You would be wrong in at least one case: mine.

When 3e was announced, I was extremely skeptical. But the marketing and tidbits release over time on Eric's 3e news page pretty much won me over before it hit the stores.

When 4e was announced, I was optimistic. After all, WotC had delivered before both with 3e and with SWSE. Then as the year-long marketing campaign unfolded, I got more and more turned off to the point that I wasn't even seeking out the real previews put out by WotC. By the time the rules came out, I was pretty disgusted with WotC as a company. The company's failures to live up to commitments with the licensing and DDI were the icing on the cake.

For me, the marketing of 4e makes the difference between being disappointed and being disgusted. The way it ended up, 4e was never going to replace 3.5/PF for me. But the marketing campaign made it far less likely I would ever come back.
 

No, its not rubbish.

That 4Ed is "an improvement over 3.X" is a matter of opinion, and opinions vary greatly on that matter. Its entirely subjective.
That's not what I said. I said your claim about advertising was rubbish, and it is. I'm not suprised you jumped to the wrong conclusion, because if it's one thing people in these arguments can't stand, it's the idea that 4e might be just plain better than 3e. Gasp! No! We must keep that idea taboo!
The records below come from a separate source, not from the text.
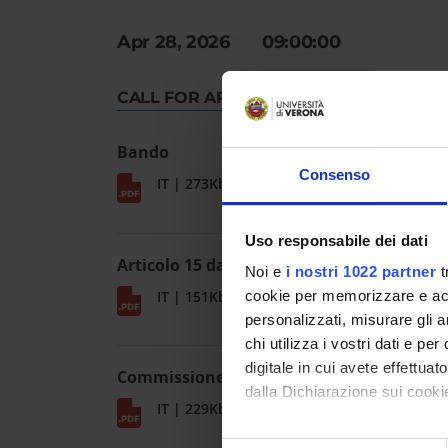
Apr 28, 2026 09:00:00
CALL FOR APPLICATION
Bando
Consenso
IT | 273Kb
Uso responsabile dei dati
Articolo 15 da allegare
Noi e
i nostri 1022 partner
t
IT | 151Kb
cookie per memorizzare e acce
personalizzati, misurare gli an
chi utilizza i vostri dati e pe
digitale in cui avete effettua
Commissione esaminatrice
dalla Dichiarazione sui cookie
IT | 229Kb
Con il tuo consenso, vorrem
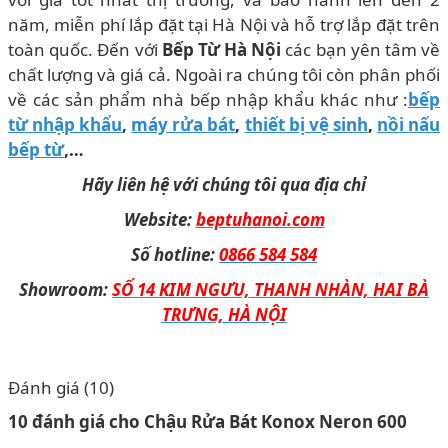
năm, miễn phí lắp đặt tại Hà Nội và hỗ trợ lắp đặt trên
toàn quốc. Đến với
Bếp Từ Hà Nội
các bạn yên tâm về
chất lượng và giá cả. Ngoài ra chúng tôi còn phân phối
về các sản phẩm nhà bếp nhập khẩu khác như :
bếp
từ nhập khẩu
,
máy rửa bát
,
thiết bị vệ sinh
,
nồi nấu
bếp từ
,…
Hãy liên hệ với chúng tôi qua địa chỉ
Website:
beptuhanoi.com
Số hotline:
0866 584 584
Showroom:
SỐ 14 KIM NGƯU, THANH NHÀN, HAI BÀ
TRƯNG, HÀ NỘI
Đánh giá (10)
10 đánh giá cho
Chậu Rửa Bát Konox Neron 600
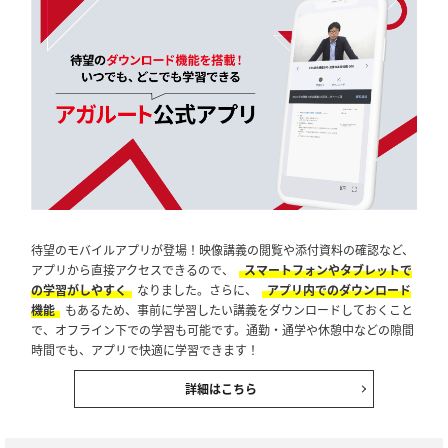
待望のモバイルアプリが登場！映像講義の閲覧や添付資料の確認など、
アプリから直接アクセスできるので、
スマートフォンやタブレットで
の学習がしやすく
なりました。さらに、
アプリ内でのダウンロード
機能
もあるため、事前に学習したい講義をダウンロードしておくこと
で、オフライン下での学習も可能です。通勤・通学や休憩中などの隙間
時間でも、アプリで快適に学習できます！
詳細はこちら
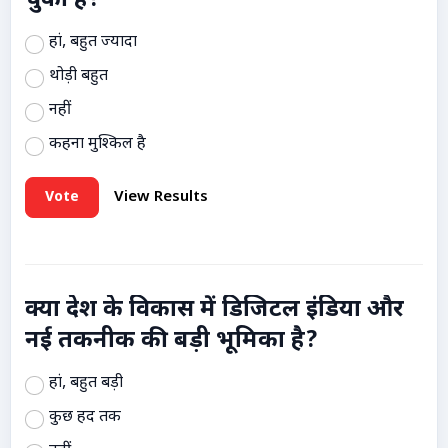
चुकी है?
हां, बहुत ज्यादा
थोड़ी बहुत
नहीं
कहना मुश्किल है
Vote
View Results
क्या देश के विकास में डिजिटल इंडिया और
नई तकनीक की बड़ी भूमिका है?
हां, बहुत बड़ी
कुछ हद तक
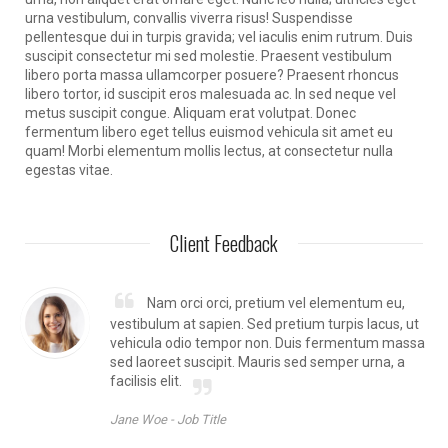
urna vestibulum, convallis viverra risus! Suspendisse
pellentesque dui in turpis gravida; vel iaculis enim rutrum. Duis
suscipit consectetur mi sed molestie. Praesent vestibulum
libero porta massa ullamcorper posuere? Praesent rhoncus
libero tortor, id suscipit eros malesuada ac. In sed neque vel
metus suscipit congue. Aliquam erat volutpat. Donec
fermentum libero eget tellus euismod vehicula sit amet eu
quam! Morbi elementum mollis lectus, at consectetur nulla
egestas vitae.
Client Feedback
Nam orci orci, pretium vel elementum eu,
vestibulum at sapien. Sed pretium turpis lacus, ut
vehicula odio tempor non. Duis fermentum massa
sed laoreet suscipit. Mauris sed semper urna, a
facilisis elit.
Jane Woe -
Job Title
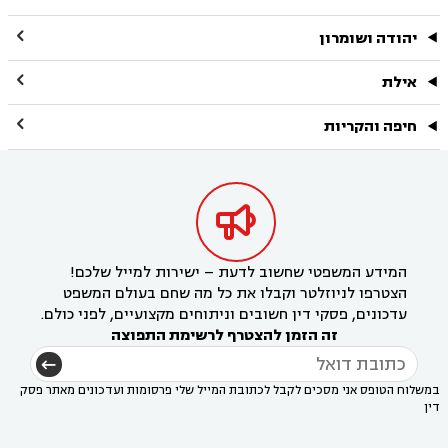

יהודה ושומרון

אילת

חיפה והקריות

המידע המשפטי שחשוב לדעת – ישירות למייל שלכם!
הצטרפו לניוזלטר וקבלו את כל מה שחם בעולם המשפט
עדכונים, פסקי דין חשובים וניתוחים מקצועיים, לפני כולם.
זה הזמן להצטרף לרשימת התפוצה
במשלוח הטופס אני מסכים לקבל לכתובת המייל שלי פרסומות ועדכונים מאתר פסק
דין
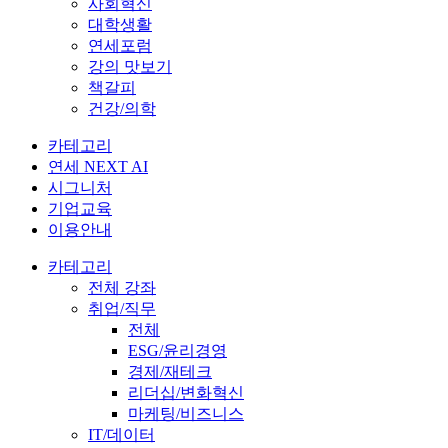
사회혁신
대학생활
연세포럼
강의 맛보기
책갈피
건강/의학
카테고리
연세 NEXT AI
시그니처
기업교육
이용안내
카테고리
전체 강좌
취업/직무
전체
ESG/윤리경영
경제/재테크
리더십/변화혁신
마케팅/비즈니스
IT/데이터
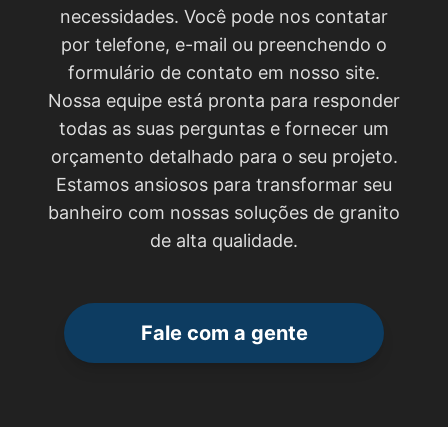
necessidades. Você pode nos contatar
por telefone, e-mail ou preenchendo o
formulário de contato em nosso site.
Nossa equipe está pronta para responder
todas as suas perguntas e fornecer um
orçamento detalhado para o seu projeto.
Estamos ansiosos para transformar seu
banheiro com nossas soluções de granito
de alta qualidade.
Fale com a gente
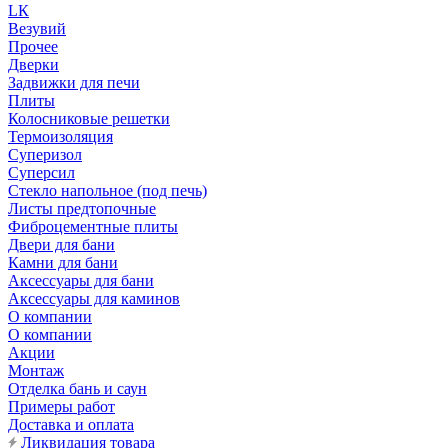
LК
Везувий
Прочее
Дверки
Задвижки для печи
Плиты
Колосниковые решетки
Термоизоляция
Суперизол
Суперсил
Стекло напольное (под печь)
Листы предтопочные
Фиброцементные плиты
Двери для бани
Камни для бани
Аксессуары для бани
Аксессуары для каминов
О компании
О компании
Акции
Монтаж
Отделка бань и саун
Примеры работ
Доставка и оплата
Ликвидация товара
By asserting it as objective fact in an advertising campaign, by taking that as your marketing strategy's starting point, you're adopting an adversarial stance right out of the gate. You're helping create and temper your own opposition. You've given them a rhetorical foothold.
Rubbish. Are you saying advertisers don't compared their product favourable to competitors? And previous models of their own products? Don't be ridiculous, of course they do.

Look at the character of those improvements in those ads. In neither case are they criticizing their previous products on subjective grounds.
Your entire argument is a contrivance. There's no validity to your claim. Adversiting doesn't make subjective criticisms? Subjective claims? That's what adversiting is.

They tout that a computer runs faster, has a more powerful graphics processing card, are more stable, more secure, less prone to damage by viruses, more compact, bigger screen or lower price than their previous models - all things that are objectively verifiable.
Your argument is simply not valid. You have created a fantasy world where advertisers work purely in terms of objective facts and that simply isn't true.

The patches for games address known issues- software conflicts, freezes, backdoors, bugs, etc.- or again add or improve the program's functionality in objective ways with increases in world size, more realistic & challenging AIs, smoother graphics and so forth...and are also rarely part of an actual advertising campaign.
Not only are many of these claims at least somewhat subjective, but they're obvious examples of where an improvement is made over a previous iteration, and these improvements are promoted.